I guess I’ll have Luckys, her daughter said, hopping off her lap and heading for the kitchen. Unless all the marshmallows are picked out.

She got up and followed her daughter into the kitchen, pulling the box of Lucky Charms from the top shelf of the pantry. She opened the refrigerator, but there wasn’t any milk there. I’ll have to go to the downstairs fridge, she told her daughter. We’re out of milk up here.

Don’t need milk, her daughter said, shaking the box to unearth marshmallows.
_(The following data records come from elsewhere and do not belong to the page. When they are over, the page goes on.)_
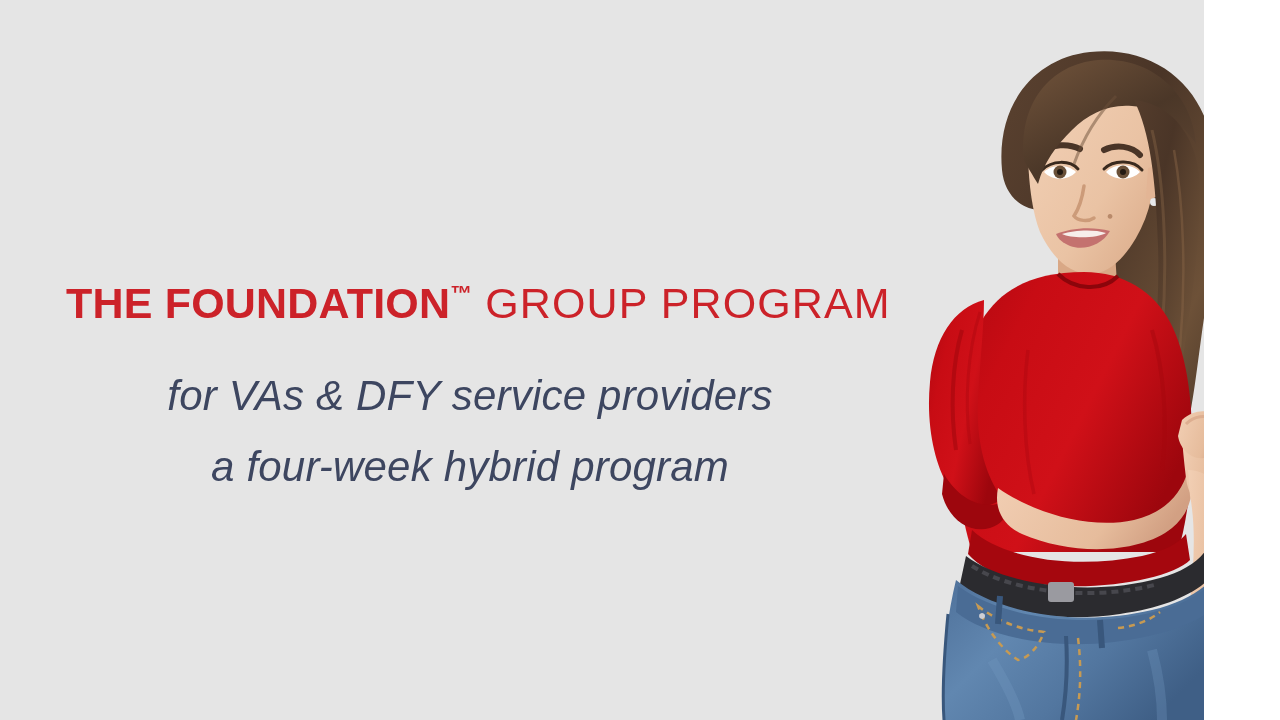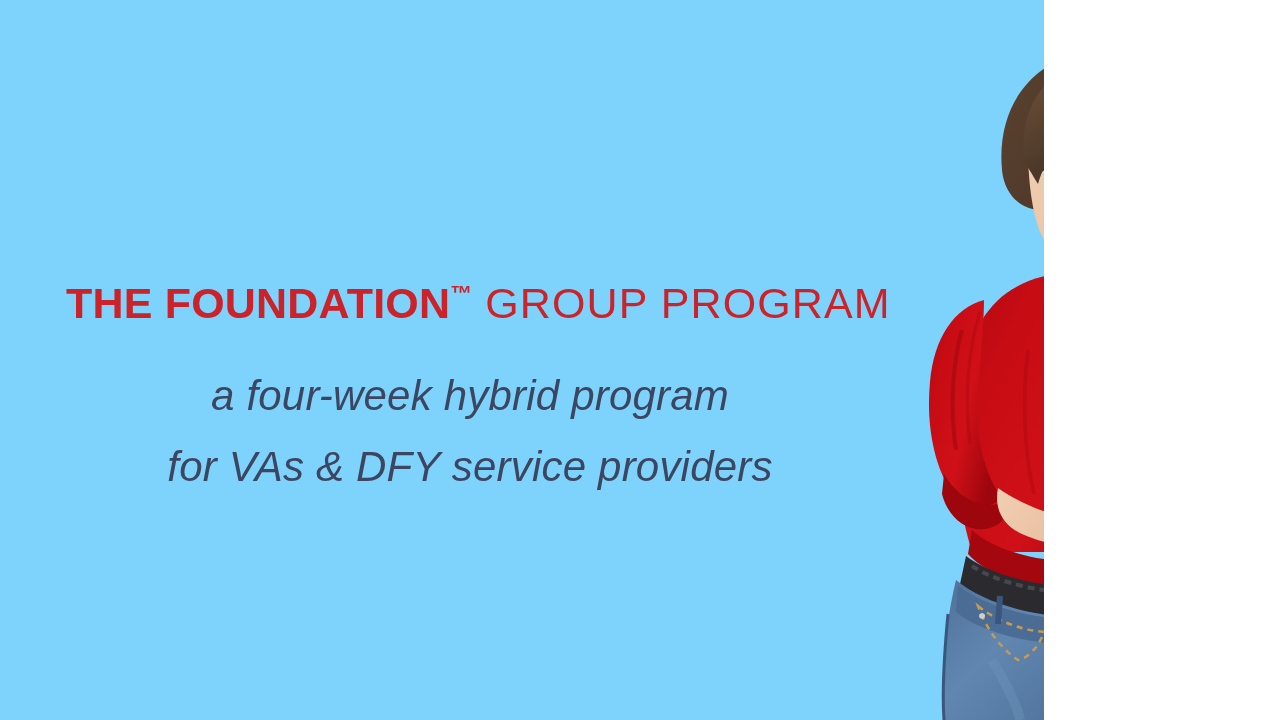--- a/index.html
+++ b/index.html
@@ -8,23 +8,23 @@
   }
   body {
     width: 1280px;
     height: 720px;
     overflow: hidden;
     font-family: "Liberation Sans", sans-serif;
   }
 
   .slide {
     position: relative;
-    width: 1044px;
+    width: 1204px;
     height: 720px;
-    background: #7dd3fc;
+    background: #e5e5e5;
     overflow: hidden;
   }
 
   
   .text-block {
     position: absolute;
     left: 0;
     top: 268px;
     width: 940px;
     height: 230px;
@@ -89,22 +89,22 @@
 
 <div class="slide">
 
   <div class="text-block">
 
     <div class="headline">
       <span class="hl-strong">THE FOUNDATION</span><span class="hl-tm">™</span><span class="hl-light"> GROUP PROGRAM</span>
     </div>
 
     <div class="subhead">
+      <div class="subhead-line">for VAs &amp; DFY service providers</div>
       <div class="subhead-line">a four-week hybrid program</div>
-      <div class="subhead-line">for VAs &amp; DFY service providers</div>
     </div>
 
   </div>
 
   <div class="figure">
     <svg width="428" height="720" viewBox="0 0 428 720" xmlns="http://www.w3.org/2000/svg">
       <defs>
         <linearGradient id="hairG" x1="0" y1="0" x2="1" y2="1">
           <stop offset="0%" stop-color="#5b4230"></stop>
           <stop offset="40%" stop-color="#4a3527"></stop>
But you do, she said, heading downstairs to the storage room. When she pulled the cord for the light bulb, she tried not to look at the life-size Mr. and Mrs. Claus in the corner and the box of icicle lights they’d bought the previous Christmas, the matching luggage and the old picture frames, the air mattresses and his grandmother’s dishes. She tried not to look, and she tried not to think. Milk. She was simply fetching milk for her daughter’s cereal. She’d deal with the twenty years’ worth of detritus later. After things were more settled.

Coming up the stairs, she heard voices, her daughter saying something about breakfast. She paused on the last stair and listened. She heard the spring in the couch groan, and a familiar smell reached her where she stood, weight on one foot, cold milk carton in her hand.

She thought of her mother, of the apartment she lived in now, of its flowered curtains and narrow hall. She thought of the letters her mother sent, two each month, with news of the fun she’d had in Palm Springs over the weekend, or of the new car she was saving for.

And she thought of her father and the woman he was seeing, whose husband had died of a heart attack while playing racquetball. She thought about how they had joined the country club and ate dinner there on Fridays.

She thought of her husband, how he persisted in the face of his illness. She remembered precisely the day she’d met him. He’d been a boy with a quick smile and turned-in front teeth. She remembered how badly she had wanted him. She thought of how horrible it all was. And how precious.

She thought of the milk in her hand, how she insisted her daughter have milk with the junky cereal, as if the wholesomeness might offset the lack of nutrition in the tall red box of sugar. She looked at the milk carton, at the place where the cardboard lay against her hand, and she saw her wedding ring and thought about how cold it felt, how the band absorbed the coldness. She wondered how she’d incorporate a carton of milk into the juggling act, with its long shape and sloshing insides. She sat on the stair, the chill of the carton nestled between her lap and her stomach.

I told her we should wait, her daughter was saying. I knew you’d want to have your cereal with me.

Where is she? he asked. Where’s Mom?

She’s getting milk, silly, said her daughter.

Well, she’d better get up here, he said. I brought coffee.